CLOUD Act exposure: zero, the inference does not cross the perimeter. Vendor compromise: containable, the model is hospital-owned and offline-capable; even if Lumen Healthcare Inc. or PulsarOS is compromised, the deployment continues to function on the hospital's own server. Side channel: the audit chain is append-only and portable; evidence survives the box. Insider threat: every query, every signature, every reasoning step is on the chain; deviations are auditable. Weight extraction: anti-tamper enclosure plus hardware-bound encryption plus speaker attestation prevent on-device extraction; weight files are encrypted at rest and bound to the hospital HSM. Audit-chain forgery: cryptographic signature chain rooted in the HSM; forgery requires HSM compromise, which requires physical tampering, which invalidates audit credentials.

09

Breach response posture

Detection: continuous monitoring on hospital SIEM with LUMEN-emitted security signals. Notification: hospital DPO contacted within one hour of detected incident; regulator notified per jurisdiction (typically 72 hours for ARDIN, 30 days for Quebec Law 25, 72 hours for GDPR, etc.); patients notified per regulator. Recovery: pre-tested incident-response runbook. Forensic capability: the audit chain produces a forensically-complete reconstruction of the breach window for regulators within their notification timeline (LUMEN-A Patent claim 40).

10

Cybersecurity standards stack

IEC 81001-5-1 (health software cybersecurity activities throughout the product lifecycle). FDA 2023 premarket cybersecurity guidance. Health Canada cybersecurity for medical devices guidance. EU MDR cybersecurity (Annex I, GSPR 17.2). IEC 62443 for industrial automation security where applicable to the appliance fleet. SBOM per appliance unit per release. Coordinated vulnerability disclosure policy: public, with a dedicated security@pulsaros.ca inbox for researchers. Secure-development training for every engineer; code review with security focus on every PR.

11

Adversarial security testing

Pre-pilot red team against the entire stack: weight extraction, audit-chain forgery, agent-impersonation, lateral movement from LUMEN Bedside to LUMEN Core, network partition manipulation, HSM tampering, viewing-angle privacy bypass. Red team failure rate is the gate: every category must remain unbroken before any patient interaction.
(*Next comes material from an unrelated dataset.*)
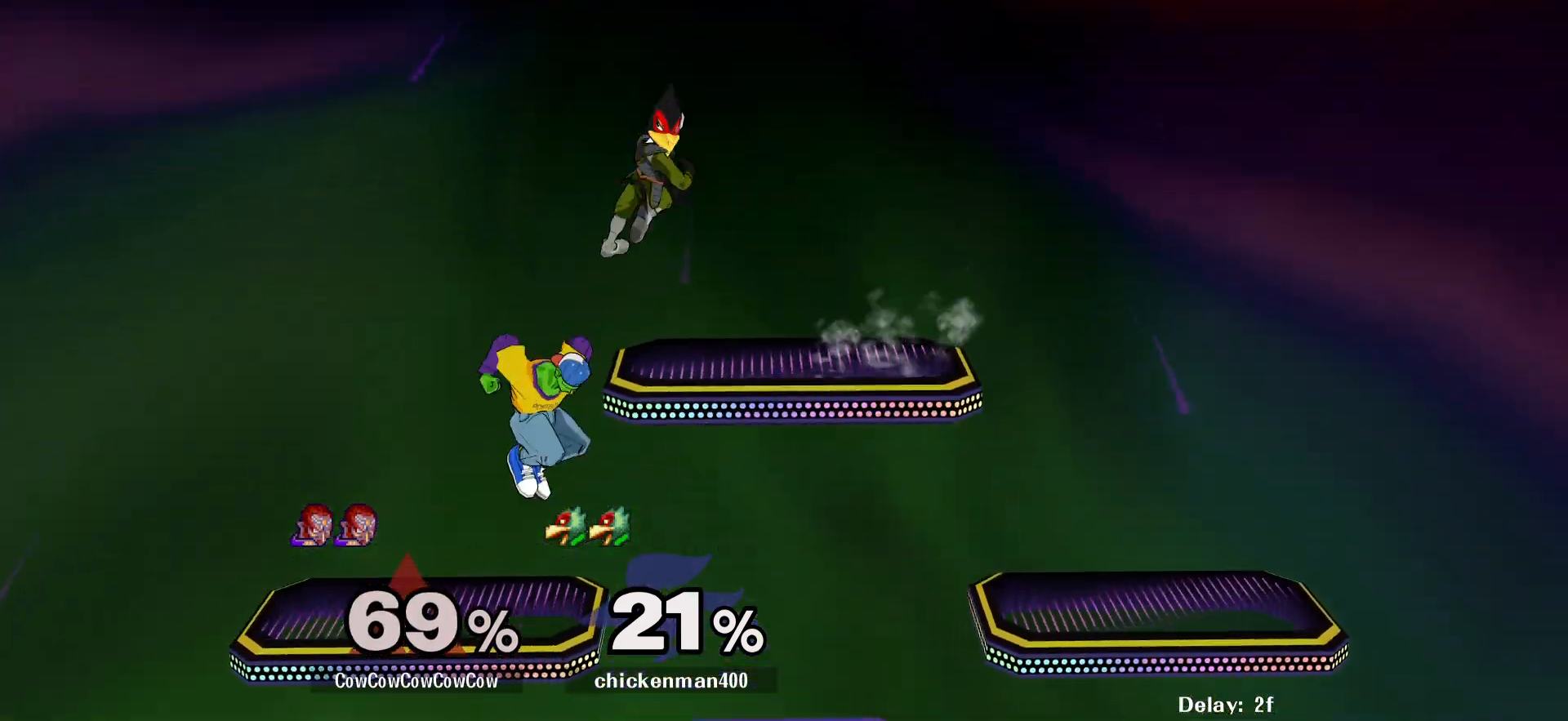
{"buttons": [], "events": [[117, "C_DOWN", "up"], [267, "DPAD_RIGHT", "up"]]}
Continuous adversarial review on every fine-tune cycle: the model card published per fine-tune includes adversarial-robustness metrics per agent class.

12

Why no third-party JavaScript

A medical instrument that loads scripts from a CDN is not a medical instrument. LUMEN ships every animation library, every script, every asset, self-hosted on the hospital's infrastructure. Zero third-party JavaScript. Zero analytics. Zero trackers. Zero social-media SDKs. Zero font CDNs. Strict Content Security Policy with `default-src 'self'`. Subresource integrity hashes on the rare third-party SRI dependency. Penetration testing verifies no resource loads from outside the hospital perimeter.

13

Coordinated vulnerability disclosure

Security researchers are welcome. Submit responsibly to security@pulsaros.ca with a 90-day standard disclosure window. Critical vulnerabilities affecting patient safety are triaged immediately and a security advisory is issued to all deployed hospitals within the disclosure window. We do not threaten researchers. We thank researchers in a public hall of fame after their disclosure window closes (with their consent).

The hardware is the contract. The audit chain is the receipt. The hospital owns both.

Sovereign Canadian deeptech. Air-gappable. Patent-protected. Hospital-owned end to end.